Copy out the lines from the very first one through the line containing "We also include", including both ends and matching them character for character. Leave the pictures out of your answer.

# # #

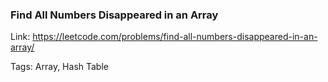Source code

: ### Find All Numbers Disappeared in an Array

Link: https://leetcode.com/problems/find-all-numbers-disappeared-in-an-array/

Tags: Array, Hash Table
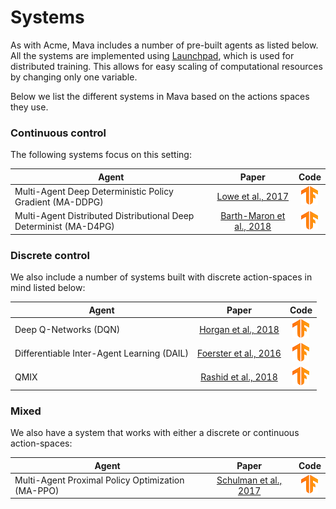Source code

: # Systems

As with Acme, Mava includes a number of pre-built agents as listed below. All the systems are
implemented using [Launchpad](https://github.com/deepmind/launchpad), which is used for distributed
training. This allows for easy scaling of computational resources by changing only one variable.

Below we list the different systems in Mava based on the actions spaces they use.

### Continuous control

The following systems focus on this
setting:

Agent                                                                | Paper                    | Code
-------------------------------------------------------------------- | :----------------------: | :--:
Multi-Agent Deep Deterministic Policy Gradient (MA-DDPG)             | [Lowe et al., 2017]   | [![TF](../../docs/logos/tf-small.png)][MADDPG_TF2]
Multi-Agent Distributed Distributional Deep Determinist (MA-D4PG)    | [Barth-Maron et al., 2018] | [![TF](../../docs/logos/tf-small.png)][MAD4PG_TF2]

### Discrete control
We also include a number of systems built with discrete action-spaces in mind listed below:

Agent                                                    | Paper                    | Code
-------------------------------------------------------- | :----------------------: | :--:
Deep Q-Networks (DQN)                                    | [Horgan et al., 2018]      | [![TF](../../docs/logos/tf-small.png)][DQN_TF2]
Differentiable Inter-Agent Learning (DAIL)               | [Foerster et al., 2016]    | [![TF](../../docs/logos/tf-small.png)][DIAL_TF2]
QMIX                                                     | [Rashid et al., 2018]      | [![TF](../../docs/logos/tf-small.png)][QMIX_TF2]

### Mixed
We also have a system that works with either a discrete or continuous action-spaces:

Agent                                                    | Paper                    | Code
-------------------------------------------------------- | :----------------------: | :--:
Multi-Agent Proximal Policy Optimization (MA-PPO)        | [Schulman et al., 2017]      | [![TF](../../docs/logos/tf-small.png)][MAPPO_TF2]

<!-- TF agents -->

[MADDPG_TF2]: tf/maddpg/
[MAD4PG_TF2]: tf/mad4pg/

[DQN_TF2]: tf/madqn/
[DIAL_TF2]: tf/dial/
[QMIX_TF2]: tf/qmix/

[MAPPO_TF2]: tf/mappo/

<!-- Papers -->
[Lowe et al., 2017]: https://arxiv.org/abs/1706.02275
[Barth-Maron et al., 2018]: https://arxiv.org/abs/1804.08617
[Rashid et al., 2018]: https://arxiv.org/abs/1803.11485

[Horgan et al., 2018]: https://arxiv.org/abs/1803.00933
[Foerster et al., 2016]: https://arxiv.org/abs/1605.06676

[Schulman et al., 2017]: https://arxiv.org/abs/1707.06347
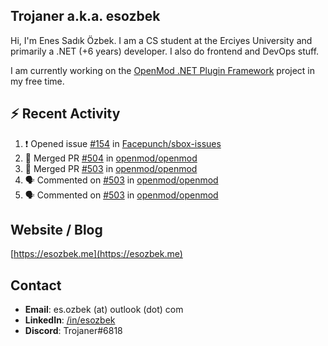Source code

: ##  Trojaner a.k.a. esozbek
Hi, I'm Enes Sadık Özbek. I am a CS student at the Erciyes University and primarily a .NET (+6 years) developer. I also do frontend and DevOps stuff.

I am currently working on the [OpenMod .NET Plugin Framework](https://github.com/openmod/openmod) project in my free time. 

## :zap: Recent Activity

<!--START_SECTION:activity-->
1. ❗️ Opened issue [#154](https://github.com/Facepunch/sbox-issues/issues/154) in [Facepunch/sbox-issues](https://github.com/Facepunch/sbox-issues)
2. 🎉 Merged PR [#504](https://github.com/openmod/openmod/pull/504) in [openmod/openmod](https://github.com/openmod/openmod)
3. 🎉 Merged PR [#503](https://github.com/openmod/openmod/pull/503) in [openmod/openmod](https://github.com/openmod/openmod)
4. 🗣 Commented on [#503](https://github.com/openmod/openmod/issues/503) in [openmod/openmod](https://github.com/openmod/openmod)
5. 🗣 Commented on [#503](https://github.com/openmod/openmod/issues/503) in [openmod/openmod](https://github.com/openmod/openmod)
<!--END_SECTION:activity-->

## Website / Blog
[https://esozbek.me](https://esozbek.me)

## Contact
- **Email**: es.ozbek (at) outlook (dot) com
- **LinkedIn**: [/in/esozbek](https://linkedin.com/in/esozbek)
- **Discord**: Trojaner#6818
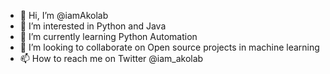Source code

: - 👋 Hi, I’m @iamAkolab
- 👀 I’m interested in Python and Java
- 🌱 I’m currently learning Python Automation
- 💞️ I’m looking to collaborate on Open source projects in machine learning
- 📫 How to reach me on Twitter @iam_akolab

<!---
iamAkolab/iamAkolab is a ✨ special ✨ repository because its `README.md` (this file) appears on your GitHub profile.
You can click the Preview link to take a look at your changes.
--->
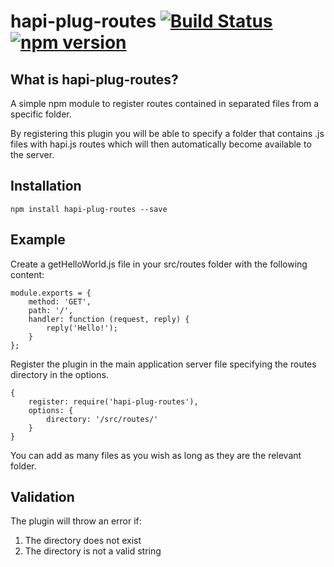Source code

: # hapi-plug-routes [![Build Status](https://travis-ci.org/federicomaffei/hapi-plug-routes.svg)](https://travis-ci.org/federicomaffei/hapi-plug-routes) [![npm version](https://badge.fury.io/js/hapi-plug-routes.svg)](https://www.npmjs.com/package/hapi-plug-routes)

## What is hapi-plug-routes?
A simple npm module to register routes contained in separated files from a specific folder. 

By registering this plugin you will be able to specify a folder that contains .js files with hapi.js routes which will then automatically become available to the server.

## Installation
    npm install hapi-plug-routes --save

## Example

Create a getHelloWorld.js file in your src/routes folder with the following content:

 
    module.exports = {
	    method: 'GET',
	    path: '/',
	    handler: function (request, reply) {
	        reply('Hello!');
	    }
	};


Register the plugin in the main application server file specifying the routes directory in the options.

    {
        register: require('hapi-plug-routes'),
        options: {
            directory: '/src/routes/'
        }
    }

You can add as many files as you wish as long as they are the relevant folder.

## Validation

The plugin will throw an error if: 

1. The directory does not exist
2. The directory is not a valid string 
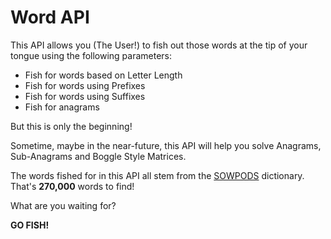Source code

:# Word API

This API allows you (The User!) to fish out those words at the tip of your tongue using the following parameters:

- Fish for words based on Letter Length
- Fish for words using Prefixes
- Fish for words using Suffixes
- Fish for anagrams

But this is only the beginning! 

Sometime, maybe in the near-future, this API will help you solve Anagrams, Sub-Anagrams and Boggle Style Matrices.

The words fished for in this API all stem from the [SOWPODS](https://en.wikipedia.org/wiki/Collins_Scrabble_Words) dictionary. That's **270,000** words to find!

What are you waiting for?

**GO FISH!**
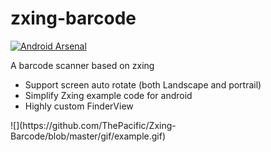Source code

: # zxing-barcode
[![Android Arsenal](https://img.shields.io/badge/Android%20Arsenal-zxing--barcode-brightgreen.svg?style=flat)](http://android-arsenal.com/details/3/4477)

A barcode scanner based on zxing
 * Support screen auto rotate (both Landscape and portrail)
 * Simplify Zxing example code for android
 * Highly custom FinderView
<p>
![](https://github.com/ThePacific/Zxing-Barcode/blob/master/gif/example.gif)
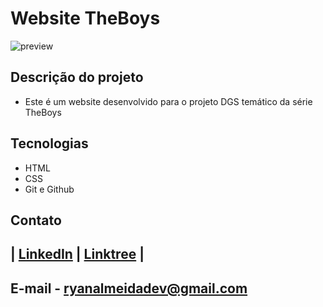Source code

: # Website TheBoys 

 ![preview](./.github/preview.png)
 
 ## Descrição do projeto 

 - Este é um website desenvolvido para o projeto DGS temático da série TheBoys

## Tecnologias

- HTML
- CSS
- Git e Github

## Contato
| [LinkedIn](https://www.linkedin.com/in/ryan-silva-8b73662b4/) | [Linktree](https://linktr.ee/gothwavy) | 
-----
E-mail - ryanalmeidadev@gmail.com
-----

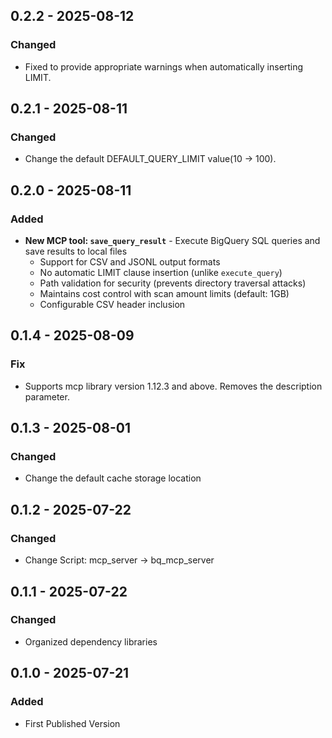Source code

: ## 0.2.2 - 2025-08-12
### Changed
- Fixed to provide appropriate warnings when automatically inserting LIMIT.

## 0.2.1 - 2025-08-11
### Changed
- Change the default DEFAULT_QUERY_LIMIT value(10 -> 100).

## 0.2.0 - 2025-08-11
### Added
- **New MCP tool: `save_query_result`** - Execute BigQuery SQL queries and save results to local files
  - Support for CSV and JSONL output formats
  - No automatic LIMIT clause insertion (unlike `execute_query`)
  - Path validation for security (prevents directory traversal attacks)
  - Maintains cost control with scan amount limits (default: 1GB)
  - Configurable CSV header inclusion

## 0.1.4 - 2025-08-09
### Fix
- Supports mcp library version 1.12.3 and above. Removes the description parameter.

## 0.1.3 - 2025-08-01
### Changed
- Change the default cache storage location

## 0.1.2 - 2025-07-22
### Changed
- Change Script: mcp_server -> bq_mcp_server

## 0.1.1 - 2025-07-22
### Changed
- Organized dependency libraries

## 0.1.0 - 2025-07-21
### Added
- First Published Version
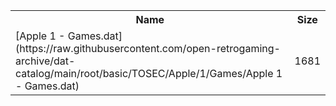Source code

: <table>
<tr><th>Name</th><th>Size</th></tr>
<tr><td>
[Apple 1 - Games.dat](https://raw.githubusercontent.com/open-retrogaming-archive/dat-catalog/main/root/basic/TOSEC/Apple/1/Games/Apple 1 - Games.dat)
</td><td>1681</td></tr>
</table>
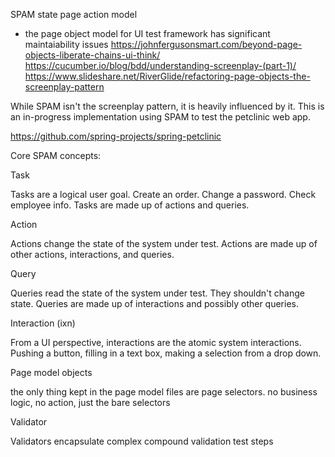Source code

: SPAM
state page action model

* the page object model for UI test framework has significant maintaiability issues
https://johnfergusonsmart.com/beyond-page-objects-liberate-chains-ui-think/
https://cucumber.io/blog/bdd/understanding-screenplay-(part-1)/
https://www.slideshare.net/RiverGlide/refactoring-page-objects-the-screenplay-pattern


While SPAM isn't the screenplay pattern, it is heavily influenced by it.  This is an in-progress implementation using SPAM to test the petclinic web app.

https://github.com/spring-projects/spring-petclinic


Core SPAM concepts:

Task

Tasks are a logical user goal.  Create an order.  Change a password.  Check employee info.
Tasks are made up of actions and queries.

Action

Actions change the state of the system under test.  Actions are made up of other actions, interactions, and queries.

Query

Queries read the state of the system under test.  They shouldn't change state.  Queries are made up of interactions and possibly other queries.

Interaction (ixn)

From a UI perspective, interactions are the atomic system interactions.  Pushing a button, filling in a text box, making a selection from a drop down.

Page model objects

the only thing kept in the page model files are page selectors.  no business logic, no action, just the bare selectors

Validator

Validators encapsulate complex compound validation test steps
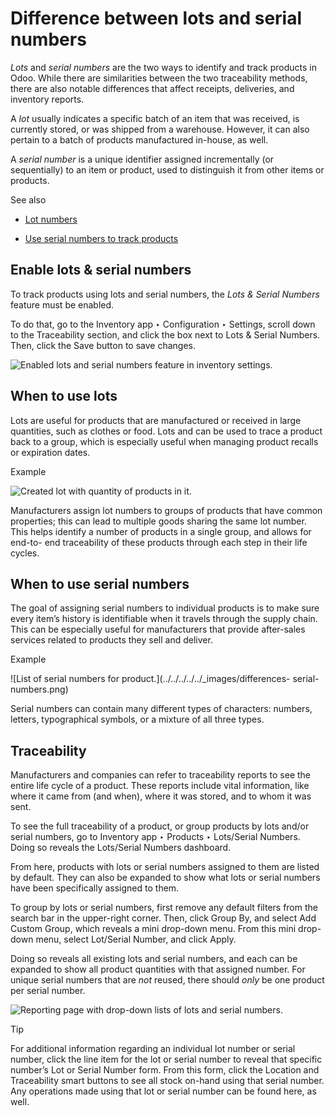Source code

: # Difference between lots and serial numbers

_Lots_ and _serial numbers_ are the two ways to identify and track products in
Odoo. While there are similarities between the two traceability methods, there
are also notable differences that affect receipts, deliveries, and inventory
reports.

A _lot_ usually indicates a specific batch of an item that was received, is
currently stored, or was shipped from a warehouse. However, it can also
pertain to a batch of products manufactured in-house, as well.

A _serial number_ is a unique identifier assigned incrementally (or
sequentially) to an item or product, used to distinguish it from other items
or products.

See also

  * [Lot numbers](lots.html)

  * [Use serial numbers to track products](serial_numbers.html)

## Enable lots & serial numbers

To track products using lots and serial numbers, the _Lots & Serial Numbers_
feature must be enabled.

To do that, go to the Inventory app ‣ Configuration ‣ Settings, scroll down to
the Traceability section, and click the box next to Lots & Serial Numbers.
Then, click the Save button to save changes.

![Enabled lots and serial numbers feature in inventory
settings.](../../../../../_images/differences-enabled-setting.png)

## When to use lots

Lots are useful for products that are manufactured or received in large
quantities, such as clothes or food. Lots and can be used to trace a product
back to a group, which is especially useful when managing product recalls or
expiration dates.

Example

![Created lot with quantity of products in
it.](../../../../../_images/differences-lot.png)

Manufacturers assign lot numbers to groups of products that have common
properties; this can lead to multiple goods sharing the same lot number. This
helps identify a number of products in a single group, and allows for end-to-
end traceability of these products through each step in their life cycles.

## When to use serial numbers

The goal of assigning serial numbers to individual products is to make sure
every item’s history is identifiable when it travels through the supply chain.
This can be especially useful for manufacturers that provide after-sales
services related to products they sell and deliver.

Example

![List of serial numbers for product.](../../../../../_images/differences-
serial-numbers.png)

Serial numbers can contain many different types of characters: numbers,
letters, typographical symbols, or a mixture of all three types.

## Traceability

Manufacturers and companies can refer to traceability reports to see the
entire life cycle of a product. These reports include vital information, like
where it came from (and when), where it was stored, and to whom it was sent.

To see the full traceability of a product, or group products by lots and/or
serial numbers, go to Inventory app ‣ Products ‣ Lots/Serial Numbers. Doing so
reveals the Lots/Serial Numbers dashboard.

From here, products with lots or serial numbers assigned to them are listed by
default. They can also be expanded to show what lots or serial numbers have
been specifically assigned to them.

To group by lots or serial numbers, first remove any default filters from the
search bar in the upper-right corner. Then, click Group By, and select Add
Custom Group, which reveals a mini drop-down menu. From this mini drop-down
menu, select Lot/Serial Number, and click Apply.

Doing so reveals all existing lots and serial numbers, and each can be
expanded to show all product quantities with that assigned number. For unique
serial numbers that are _not_ reused, there should _only_ be one product per
serial number.

![Reporting page with drop-down lists of lots and serial
numbers.](../../../../../_images/differences-tracking.png)

Tip

For additional information regarding an individual lot number or serial
number, click the line item for the lot or serial number to reveal that
specific number’s Lot or Serial Number form. From this form, click the
Location and Traceability smart buttons to see all stock on-hand using that
serial number. Any operations made using that lot or serial number can be
found here, as well.

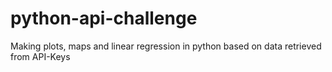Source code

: # python-api-challenge

Making plots, maps and linear regression in python based on data retrieved from API-Keys
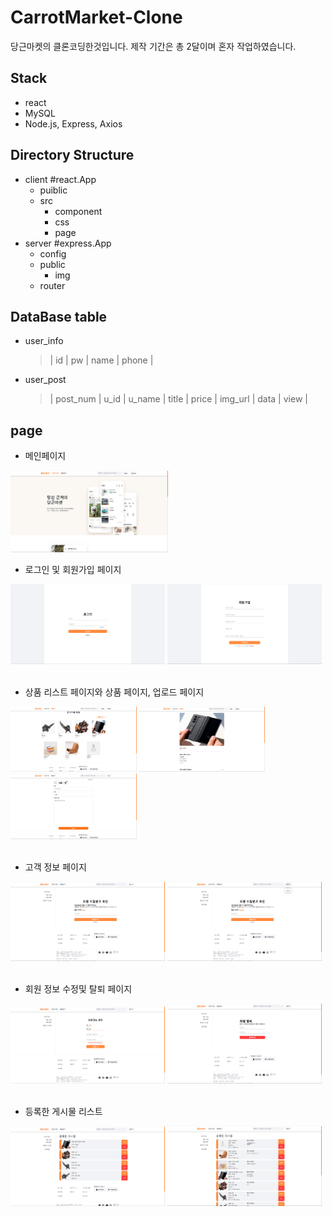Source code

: # CarrotMarket-Clone
당근마켓의 클론코딩한것입니다. 제작 기간은 총 2달이며 혼자 작업하였습니다.

## Stack
* react
* MySQL
* Node.js, Express, Axios

## Directory Structure
* client   #react.App
  * puiblic
  * src
    * component
    * css
    * page
* server  #express.App
  * config
  * public
    * img
  * router

## DataBase table
* user_info
  > | id |
  > pw |
  > name |
  > phone |
* user_post
  > | post_num |
  > u_id |
  > u_name |
  > title |
  > price |
  > img_url |
  > data |
  > view |

## page
* 메인페이지



<img src="/client/public/img/page1.png" width="50%" height="40%"></img>
<br/>

* 로그인 및 회원가입 페이지
<div>
  <img src="/client/public/img/page4.png" width="49%" height="40%"></img>
  <img src="/client/public/img/page5.png" width="49%" height="40%"></img>
</div>
<br/>

* 상품 리스트 페이지와 상품 페이지, 업로드 페이지
<div>
  <img src="/client/public/img/page2.png" width="40%" height="30%"></img>
  <img src="/client/public/img/page3.png" width="40%" height="30%"></img>
  <img src="/client/public/img/page11.png" width="40%" height="30%"></img>
</div>
<br/>

* 고객 정보 페이지
<div>
  <img src="/client/public/img/page10.png" width="49%" height="40%" title="일반 고객이 보는 페이지"></img>
  <img src="/client/public/img/page6.png" width="49%" height="40%" title="관리자가 보는 페이지"></img>
</div>
<br/>

* 회원 정보 수정및 탈퇴 페이지
<div>
  <img src="/client/public/img/page12.png" width="49%" height="40%"></img>
  <img src="/client/public/img/page7.png" width="49%" height="40%"></img>
</div>
<br/>

* 등록한 게시물 리스트
<div>
  <img src="/client/public/img/page8.png" width="49%" height="40%" title="일반 고객의 리스트"></img>
  <img src="/client/public/img/page9.png" width="49%" height="40%" title="관리자의 리스트"></img>
</div>
<br/>
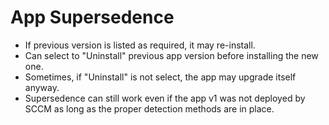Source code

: # App Supersedence

- If previous version is listed as required, it may re-install.
- Can select to "Uninstall" previous app version before installing the new one.
- Sometimes, if "Uninstall" is not select, the app may upgrade itself anyway.
- Supersedence can still work even if the app v1 was not deployed by SCCM as long as the proper detection methods are in place.
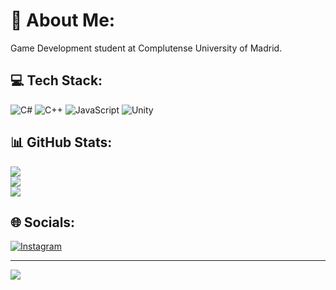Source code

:# 💫 About Me:
Game Development student at Complutense University of Madrid.

## 💻 Tech Stack:
![C#](https://img.shields.io/badge/c%23-%23239120.svg?style=for-the-badge&logo=csharp&logoColor=white) ![C++](https://img.shields.io/badge/c++-%2300599C.svg?style=for-the-badge&logo=c%2B%2B&logoColor=white) ![JavaScript](https://img.shields.io/badge/javascript-%23323330.svg?style=for-the-badge&logo=javascript&logoColor=%23F7DF1E) ![Unity](https://img.shields.io/badge/unity-%23000000.svg?style=for-the-badge&logo=unity&logoColor=white)
## 📊 GitHub Stats:
![](https://github-readme-stats.vercel.app/api?username=pokoli0&theme=cobalt&hide_border=true&include_all_commits=false&count_private=false)<br/>
![](https://github-readme-streak-stats.herokuapp.com/?user=pokoli0&theme=cobalt&hide_border=true)<br/>
![](https://github-readme-stats.vercel.app/api/top-langs/?username=pokoli0&theme=cobalt&hide_border=true&include_all_commits=false&count_private=false&layout=compact)
## 🌐 Socials:
[![Instagram](https://img.shields.io/badge/Instagram-%23E4405F.svg?logo=Instagram&logoColor=white)](https://instagram.com/poli.ce) 

---
[![](https://visitcount.itsvg.in/api?id=pokoli0&icon=3&color=1)](https://visitcount.itsvg.in)

<!-- Proudly created with GPRM ( https://gprm.itsvg.in ) -->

# # #

Finished exercise:
Source code

: ### Find All Numbers Disappeared in an Array

Link: https://leetcode.com/problems/find-all-numbers-disappeared-in-an-array/

Tags: Array, Hash Table
Source code

: # Systems

As with Acme, Mava includes a number of pre-built agents as listed below. All the systems are
implemented using [Launchpad](https://github.com/deepmind/launchpad), which is used for distributed
training. This allows for easy scaling of computational resources by changing only one variable.

Below we list the different systems in Mava based on the actions spaces they use.

### Continuous control

The following systems focus on this
setting:

Agent                                                                | Paper                    | Code
-------------------------------------------------------------------- | :----------------------: | :--:
Multi-Agent Deep Deterministic Policy Gradient (MA-DDPG)             | [Lowe et al., 2017]   | [![TF](../../docs/logos/tf-small.png)][MADDPG_TF2]
Multi-Agent Distributed Distributional Deep Determinist (MA-D4PG)    | [Barth-Maron et al., 2018] | [![TF](../../docs/logos/tf-small.png)][MAD4PG_TF2]

### Discrete control
We also include a number of systems built with discrete action-spaces in mind listed below:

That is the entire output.